| Source records |
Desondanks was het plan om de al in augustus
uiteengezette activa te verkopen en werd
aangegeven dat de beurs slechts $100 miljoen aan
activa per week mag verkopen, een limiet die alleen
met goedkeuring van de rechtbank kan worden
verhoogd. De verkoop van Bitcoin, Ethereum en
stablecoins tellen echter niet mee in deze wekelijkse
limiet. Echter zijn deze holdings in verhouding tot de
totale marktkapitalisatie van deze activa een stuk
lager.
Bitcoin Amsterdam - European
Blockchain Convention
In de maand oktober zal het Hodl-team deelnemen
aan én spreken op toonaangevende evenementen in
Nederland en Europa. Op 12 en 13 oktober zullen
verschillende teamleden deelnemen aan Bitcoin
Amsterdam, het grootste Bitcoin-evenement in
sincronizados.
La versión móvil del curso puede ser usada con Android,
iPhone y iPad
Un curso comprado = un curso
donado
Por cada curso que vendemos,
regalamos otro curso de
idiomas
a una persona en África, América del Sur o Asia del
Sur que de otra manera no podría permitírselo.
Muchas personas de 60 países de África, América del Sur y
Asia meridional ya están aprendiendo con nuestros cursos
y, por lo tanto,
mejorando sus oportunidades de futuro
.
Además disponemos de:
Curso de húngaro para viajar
--
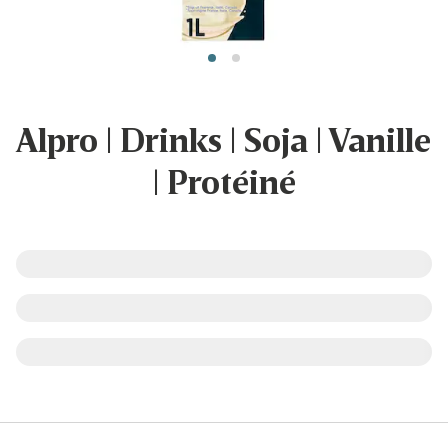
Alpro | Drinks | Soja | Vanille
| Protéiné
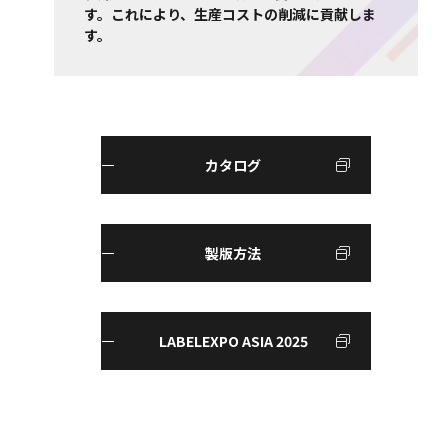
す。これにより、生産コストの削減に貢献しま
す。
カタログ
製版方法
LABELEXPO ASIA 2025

| To do |
In the entries above, find the line holding "Sur que de otra" and the line holding "Curso de húngaro para viajar"; print both of them and every line between, exactly, and nothing else.

| Expected answer |
Sur que de otra manera no podría permitírselo.
Muchas personas de 60 países de África, América del Sur y
Asia meridional ya están aprendiendo con nuestros cursos
y, por lo tanto,
mejorando sus oportunidades de futuro
.
Además disponemos de:
Curso de húngaro para viajar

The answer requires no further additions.